Besucherbergwerk Markus Röhling Stolln
Der Markus Röhling Stolln bei Annaberg-Buchholz gehört zu den eindrucksvolleren Zeugnissen sächsischer Industriekultur im Erzgebirge. Der Besuch beginnt mit einer Fahrt von rund 600 Metern mit der Grubenbahn, die tief in den Berg hineinführt, bevor der Rundgang zu Fuß weitergeht. Die Anlage entstand im 16. Jahrhundert als St.-Anna-Stolln und diente zunächst der Wasserlösung, also der Entwässerung höher gelegener Gruben. 1727 wurde sie nach dem Bergamtsverwalter Markus Röhling umbenannt. Die Hauptförderzeit lag zwischen 1733 und 1857, besonders ergiebig waren die Jahre 1733 bis 1770 und 1820 bis 1833, in denen große Mengen Silber- und Kobalterz gewonnen wurden. 1946 suchte die SAG Wismut im Erzgebirge nach Uran und stieß dabei auf die historischen Baue.
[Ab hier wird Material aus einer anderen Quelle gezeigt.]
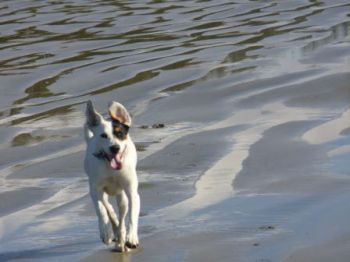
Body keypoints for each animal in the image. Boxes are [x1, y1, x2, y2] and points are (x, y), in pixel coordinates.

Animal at [83, 100, 139, 252]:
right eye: (103, 135)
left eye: (120, 133)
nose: (115, 148)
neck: (110, 168)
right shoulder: (95, 189)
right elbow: (101, 209)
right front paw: (105, 232)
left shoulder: (131, 191)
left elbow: (132, 213)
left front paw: (132, 237)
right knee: (108, 207)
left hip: (122, 196)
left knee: (122, 210)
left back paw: (122, 238)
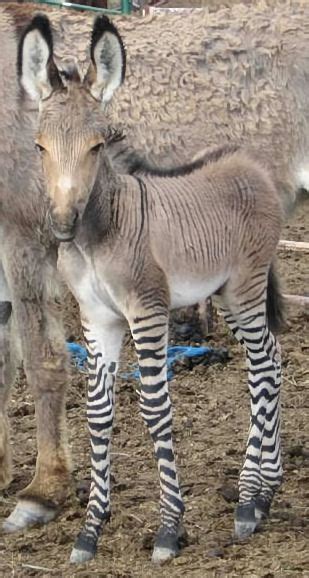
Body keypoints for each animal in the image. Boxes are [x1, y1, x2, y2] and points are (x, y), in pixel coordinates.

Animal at [16, 16, 282, 564]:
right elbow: (99, 414)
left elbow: (155, 408)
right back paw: (264, 491)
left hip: (245, 288)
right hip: (225, 293)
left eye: (97, 146)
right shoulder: (97, 319)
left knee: (263, 369)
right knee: (273, 356)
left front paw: (168, 530)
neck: (100, 233)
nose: (62, 225)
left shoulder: (148, 310)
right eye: (40, 146)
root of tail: (248, 161)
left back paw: (251, 502)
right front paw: (90, 531)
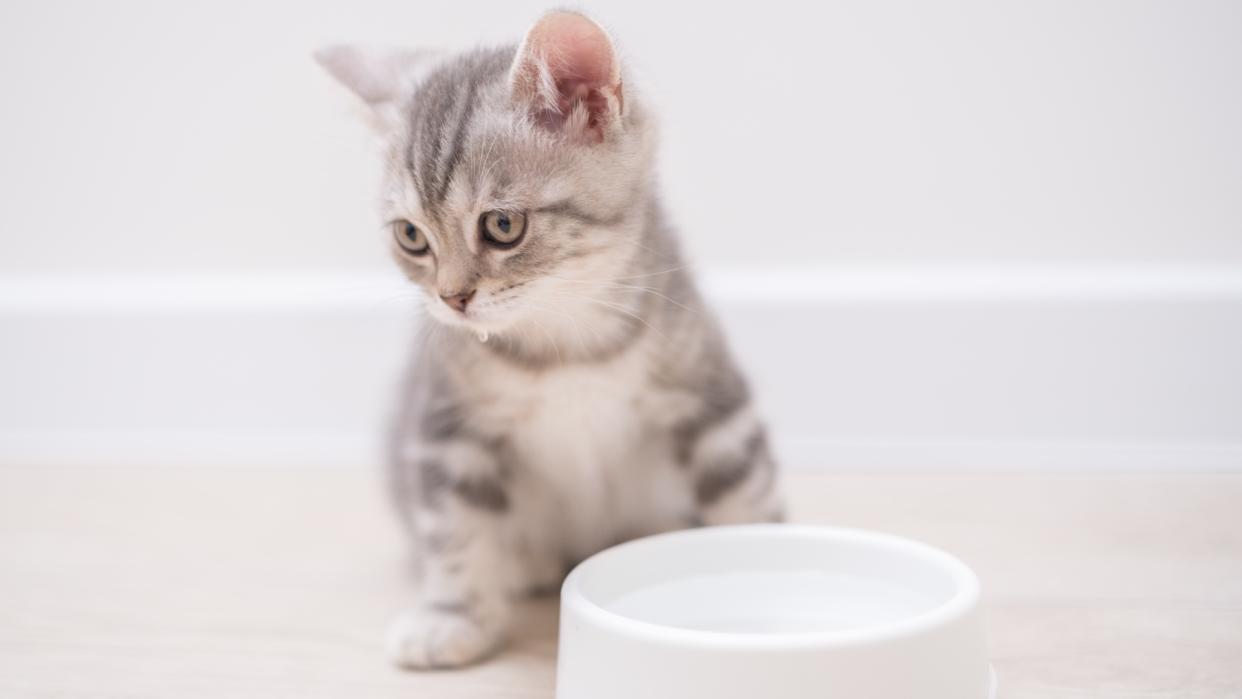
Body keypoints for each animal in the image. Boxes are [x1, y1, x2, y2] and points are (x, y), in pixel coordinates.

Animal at [315, 9, 779, 665]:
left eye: (502, 225)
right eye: (411, 237)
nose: (451, 298)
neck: (565, 341)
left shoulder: (712, 398)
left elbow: (747, 497)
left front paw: (764, 572)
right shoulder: (448, 425)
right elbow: (455, 528)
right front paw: (451, 616)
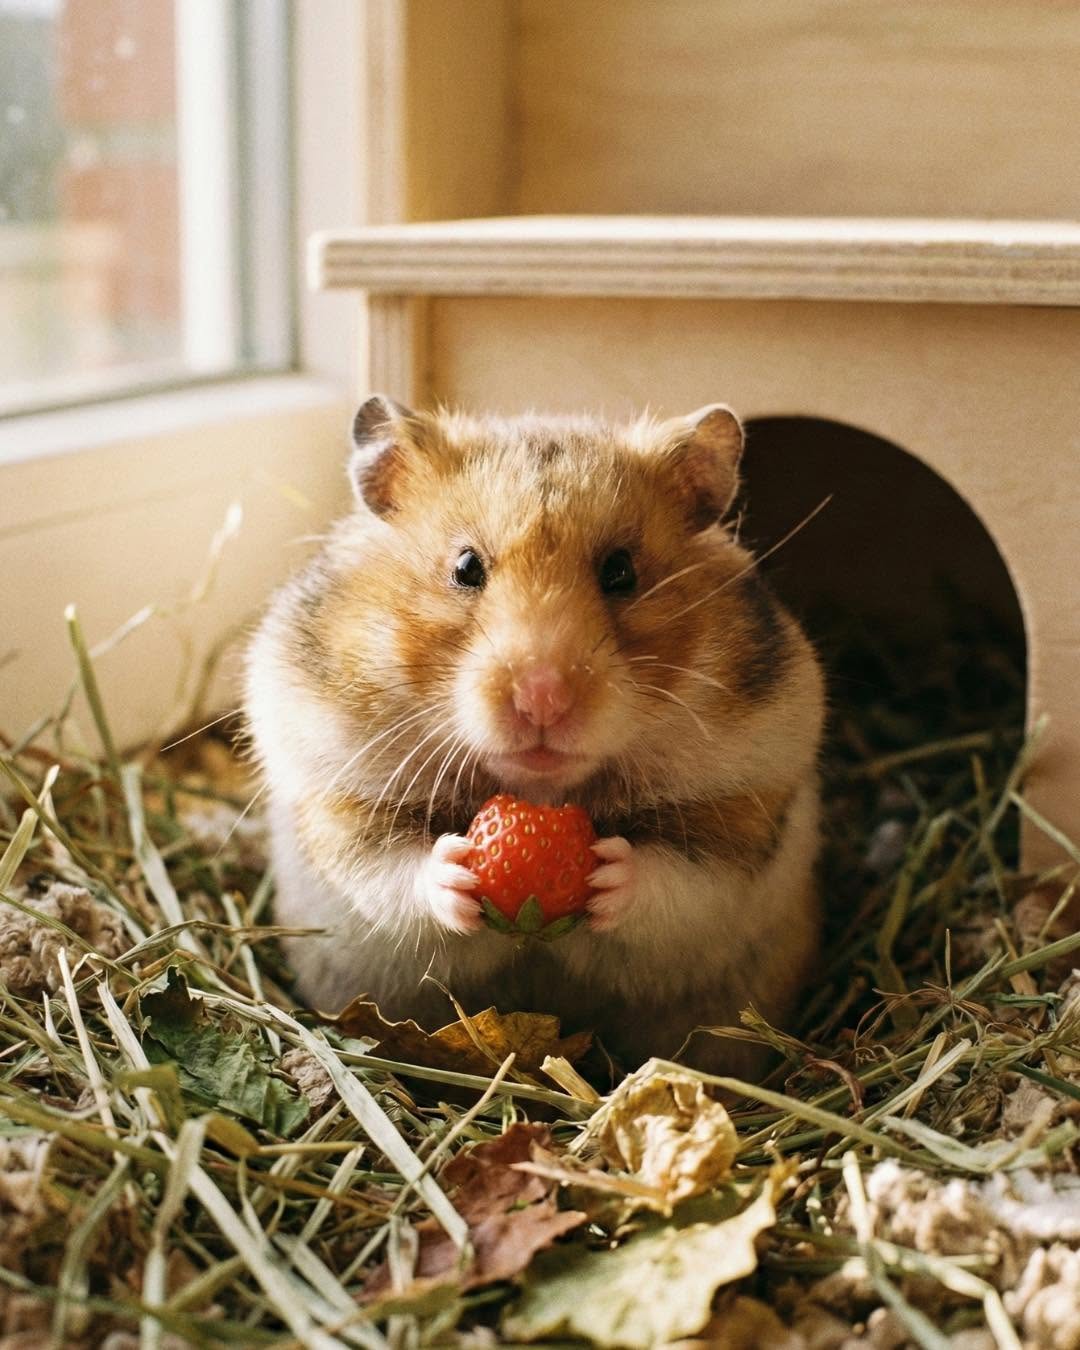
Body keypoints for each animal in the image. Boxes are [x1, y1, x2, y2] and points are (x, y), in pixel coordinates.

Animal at [245, 396, 825, 1076]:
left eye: (620, 571)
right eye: (466, 567)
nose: (542, 697)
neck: (541, 793)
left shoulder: (741, 814)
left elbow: (678, 880)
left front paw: (607, 871)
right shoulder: (337, 796)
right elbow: (389, 868)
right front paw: (458, 868)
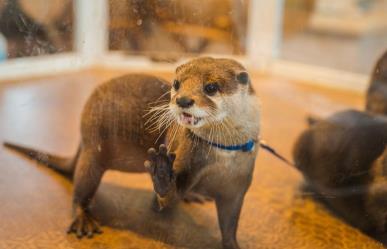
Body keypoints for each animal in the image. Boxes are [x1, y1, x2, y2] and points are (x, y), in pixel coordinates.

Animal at [3, 57, 260, 249]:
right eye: (176, 84)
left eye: (211, 87)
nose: (183, 100)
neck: (223, 161)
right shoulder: (184, 154)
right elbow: (165, 200)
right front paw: (163, 173)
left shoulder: (237, 188)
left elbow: (230, 224)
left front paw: (233, 244)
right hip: (92, 150)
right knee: (80, 187)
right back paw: (83, 219)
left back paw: (193, 195)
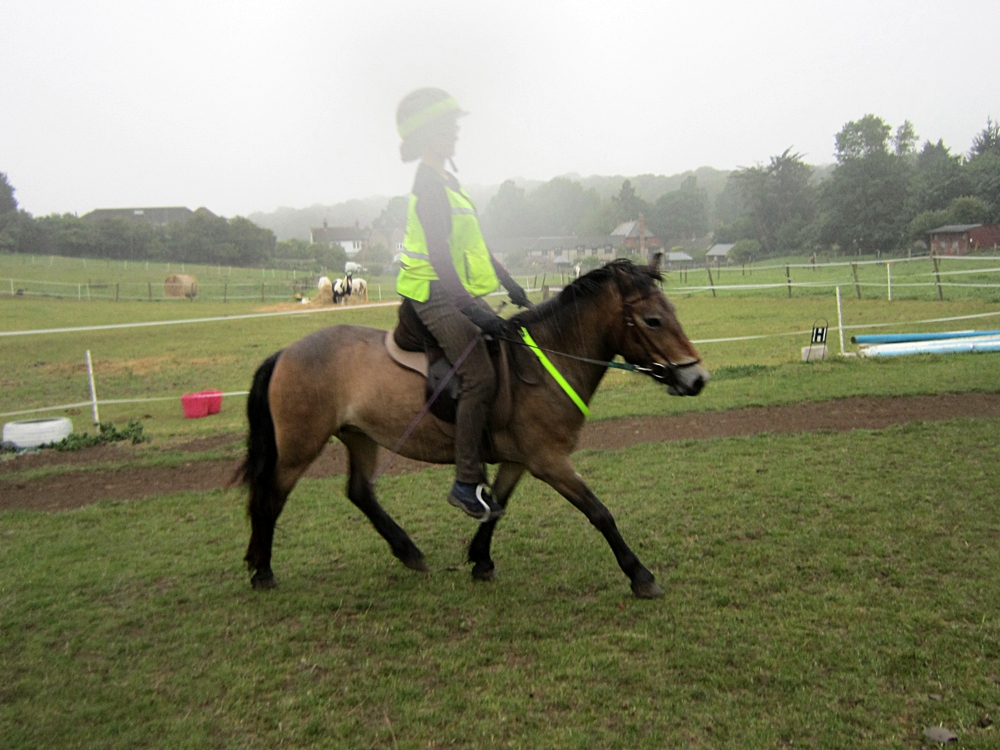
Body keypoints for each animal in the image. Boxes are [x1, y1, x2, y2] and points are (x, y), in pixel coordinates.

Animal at [237, 257, 710, 598]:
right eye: (652, 320)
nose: (697, 378)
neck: (545, 361)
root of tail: (285, 352)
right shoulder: (550, 461)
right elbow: (600, 513)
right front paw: (640, 575)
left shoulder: (521, 460)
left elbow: (497, 505)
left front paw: (481, 560)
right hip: (300, 445)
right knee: (270, 496)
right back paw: (262, 569)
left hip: (360, 436)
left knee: (359, 492)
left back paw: (408, 552)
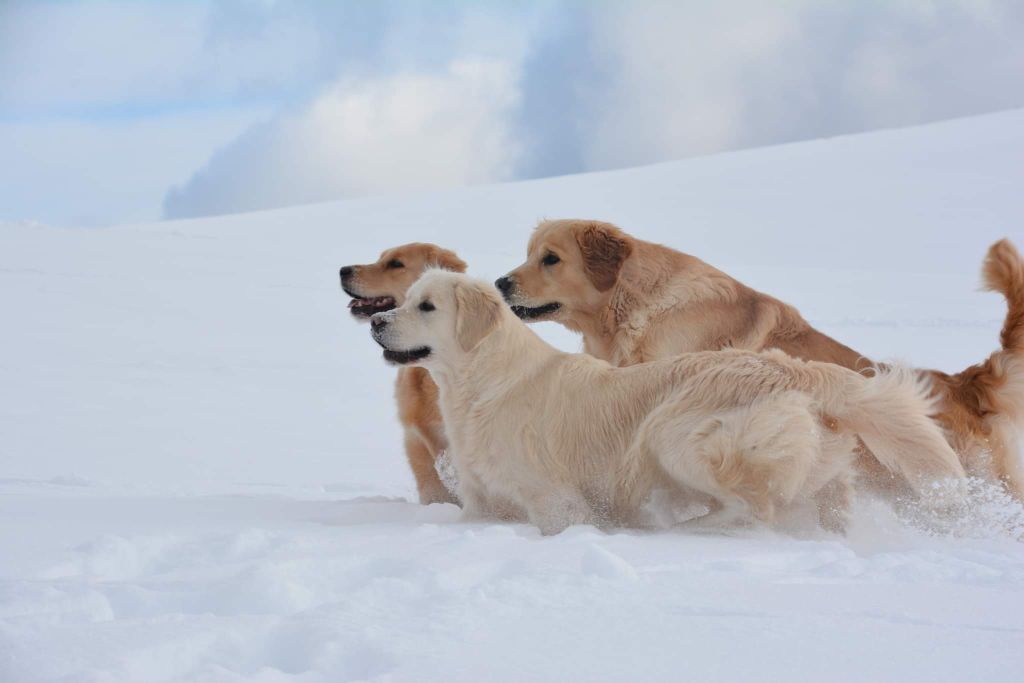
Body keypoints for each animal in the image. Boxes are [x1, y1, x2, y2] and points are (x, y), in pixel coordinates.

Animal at [370, 270, 966, 532]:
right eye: (404, 300)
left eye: (426, 306)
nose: (376, 322)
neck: (484, 381)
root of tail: (798, 371)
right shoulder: (479, 501)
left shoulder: (555, 501)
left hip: (672, 433)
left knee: (752, 509)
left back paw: (680, 531)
Eindrucksvollstes Einzelstück unter Tage ist ein rekonstruiertes Wasserrad von neun Metern Durchmesser, mit dem das Grubenwasser aus tieferen Sohlen gehoben wurde. Seit 1992 sind Teile der Grube für Besucher zugänglich. Während der Corona-Zeit entstand in zwanzig Monaten für 1,5 Millionen Euro ein neuer Rundweg, sodass Führungen den Weg nicht mehr zurücklaufen müssen. Kinder bekommen einen Glücksstein; zu Ostern und Weihnachten gibt es eigene Veranstaltungen mit dem Berggeist.
Öffnungszeiten und Eintrittspreise ändern sich saisonal und stehen deshalb nicht in diesem Text.